*What you will do*
From the first line below to the last, reproduce the material exactly and leave out the images.

*Data supplied*

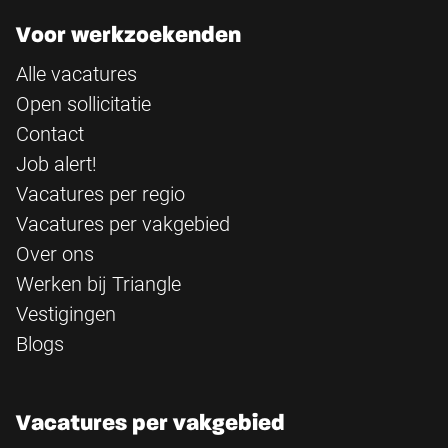
Voor werkzoekenden
Alle vacatures
Open sollicitatie
Contact
Job alert!
Vacatures per regio
Vacatures per vakgebied
Over ons
Werken bij Triangle
Vestigingen
Blogs
Vacatures per vakgebied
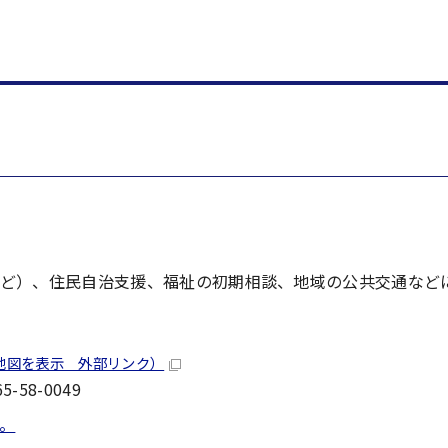
ど）、住民自治支援、福祉の初期相談、地域の公共交通など
地図を表示 外部リンク）
-58-0049
。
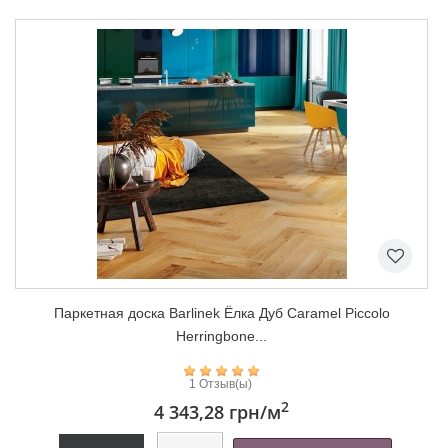
Паркетная доска Barlinek Ёлка Дуб Caramel Piccolo
Herringbone...
1 Отзыв(ы)
2
4 343,28 грн
/м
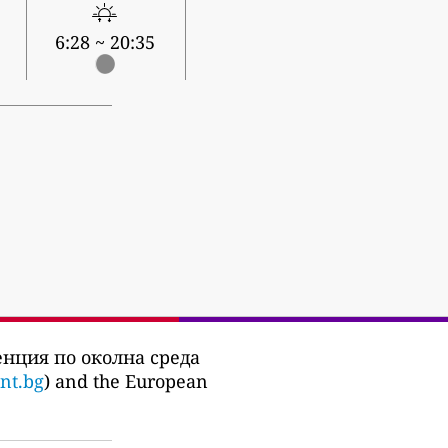
6:28 ~ 20:35
нция по околна среда
nt.bg
) and the European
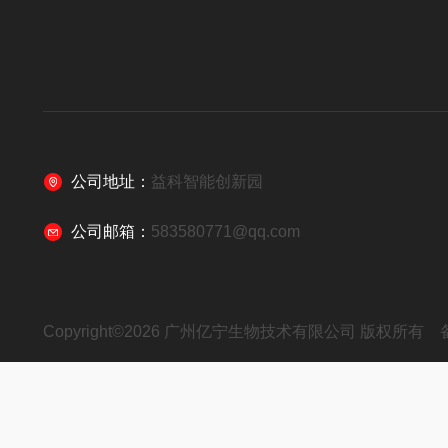
公司地址：
益科智能创新园
公司邮箱：
583580771@qq.com
Copyright©2026 广州亿宁生物技术有限公司 版权所有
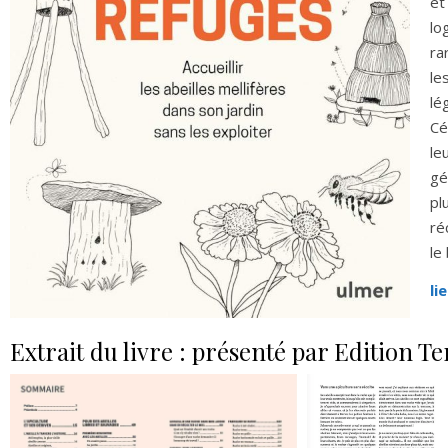
et
lo
ra
le
lé
Cé
le
gé
pl
ré
le
li
Extrait du livre : présenté par Edition T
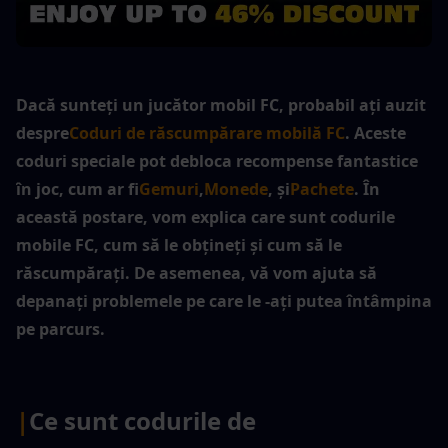
Dacă sunteți un jucător mobil FC, probabil ați auzit 
despre
Coduri de răscumpărare mobilă FC
. Aceste 
coduri speciale pot debloca recompense fantastice 
în joc, cum ar fi
Gemuri
,
Monede
, și
Pachete
. În 
această postare, vom explica care sunt codurile 
mobile FC, cum să le obțineți și cum să le 
răscumpărați. De asemenea, vă vom ajuta să 
depanați problemele pe care le -ați putea întâmpina 
pe parcurs.
|
Ce sunt codurile de 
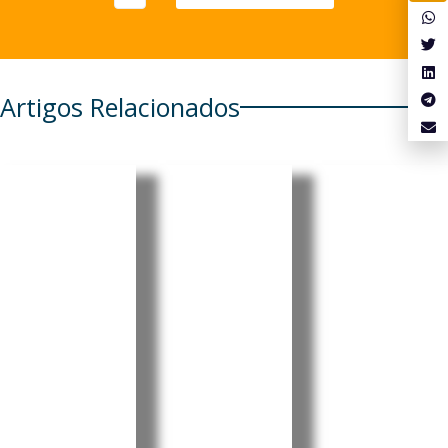
Artigos Relacionados
Japão
China:
Brasil:
critica
Novo
Importaç
uso de
plano
ão de
personag
agrícola
bicicletas
ens
cria
elétricas
protegid
oportuni
chinesas
as pela
dades
cresce
administ
para o
178%
ração
agro
As
importações
Trump
brasileiro
brasileiras de
O Governo
O novo plano
bicicletas
japonês terá
agrícola da
elétricas
manifestado
China para
fabricadas
preocupação
o...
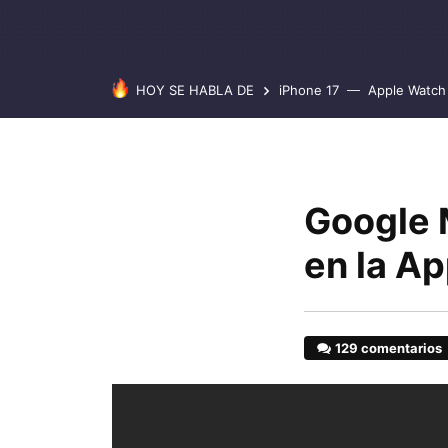
HOY SE HABLA DE
iPhone 17
Apple Watch 
Google 
en la Ap
129 comentarios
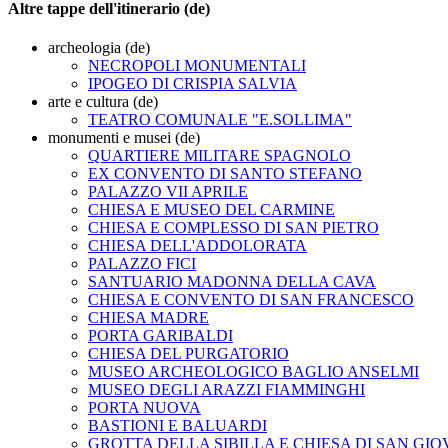
Altre tappe dell'itinerario (de)
archeologia (de)
NECROPOLI MONUMENTALI
IPOGEO DI CRISPIA SALVIA
arte e cultura (de)
TEATRO COMUNALE "E.SOLLIMA"
monumenti e musei (de)
QUARTIERE MILITARE SPAGNOLO
EX CONVENTO DI SANTO STEFANO
PALAZZO VII APRILE
CHIESA E MUSEO DEL CARMINE
CHIESA E COMPLESSO DI SAN PIETRO
CHIESA DELL'ADDOLORATA
PALAZZO FICI
SANTUARIO MADONNA DELLA CAVA
CHIESA E CONVENTO DI SAN FRANCESCO
CHIESA MADRE
PORTA GARIBALDI
CHIESA DEL PURGATORIO
MUSEO ARCHEOLOGICO BAGLIO ANSELMI
MUSEO DEGLI ARAZZI FIAMMINGHI
PORTA NUOVA
BASTIONI E BALUARDI
GROTTA DELLA SIBILLA E CHIESA DI SAN GIO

*Solution to this task*
Voor werkzoekenden
Alle vacatures
Open sollicitatie
Contact
Job alert!
Vacatures per regio
Vacatures per vakgebied
Over ons
Werken bij Triangle
Vestigingen
Blogs
Vacatures per vakgebied
ど）、住民自治支援、福祉の初期相談、地域の公共交通など
地図を表示 外部リンク）
-58-0049
。
Паркетная доска Barlinek Ёлка Дуб Caramel Piccolo
Herringbone...
1 Отзыв(ы)
2
4 343,28 грн
/м
6:28 ~ 20:35
нция по околна среда
nt.bg
) and the European
公司地址：
益科智能创新园
公司邮箱：
583580771@qq.com
Copyright©2026 广州亿宁生物技术有限公司 版权所有
et
lo
ra
le
lé
Cé
le
gé
pl
ré
le
li
Extrait du livre : présenté par Edition T
Dacă sunteți un jucător mobil FC, probabil ați auzit 
despre
Coduri de răscumpărare mobilă FC
. Aceste 
coduri speciale pot debloca recompense fantastice 
în joc, cum ar fi
Gemuri
,
Monede
, și
Pachete
. În 
această postare, vom explica care sunt codurile 
mobile FC, cum să le obțineți și cum să le 
răscumpărați. De asemenea, vă vom ajuta să 
depanați problemele pe care le -ați putea întâmpina 
pe parcurs.
|
Ce sunt codurile de 
Artigos Relacionados
Japão
China:
Brasil:
critica
Novo
Importaç
uso de
plano
ão de
personag
agrícola
bicicletas
ens
cria
elétricas
protegid
oportuni
chinesas
as pela
dades
cresce
administ
para o
178%
ração
agro
As
importações
Trump
brasileiro
brasileiras de
O Governo
O novo plano
bicicletas
japonês terá
agrícola da
elétricas
manifestado
China para
fabricadas
preocupação
o...
HOY SE HABLA DE
iPhone 17
Apple Watch 
Google 
en la Ap
129 comentarios
Altre tappe dell'itinerario (de)
archeologia (de)
NECROPOLI MONUMENTALI
IPOGEO DI CRISPIA SALVIA
arte e cultura (de)
TEATRO COMUNALE "E.SOLLIMA"
monumenti e musei (de)
QUARTIERE MILITARE SPAGNOLO
EX CONVENTO DI SANTO STEFANO
PALAZZO VII APRILE
CHIESA E MUSEO DEL CARMINE
CHIESA E COMPLESSO DI SAN PIETRO
CHIESA DELL'ADDOLORATA
PALAZZO FICI
SANTUARIO MADONNA DELLA CAVA
CHIESA E CONVENTO DI SAN FRANCESCO
CHIESA MADRE
PORTA GARIBALDI
CHIESA DEL PURGATORIO
MUSEO ARCHEOLOGICO BAGLIO ANSELMI
MUSEO DEGLI ARAZZI FIAMMINGHI
PORTA NUOVA
BASTIONI E BALUARDI
GROTTA DELLA SIBILLA E CHIESA DI SAN GIO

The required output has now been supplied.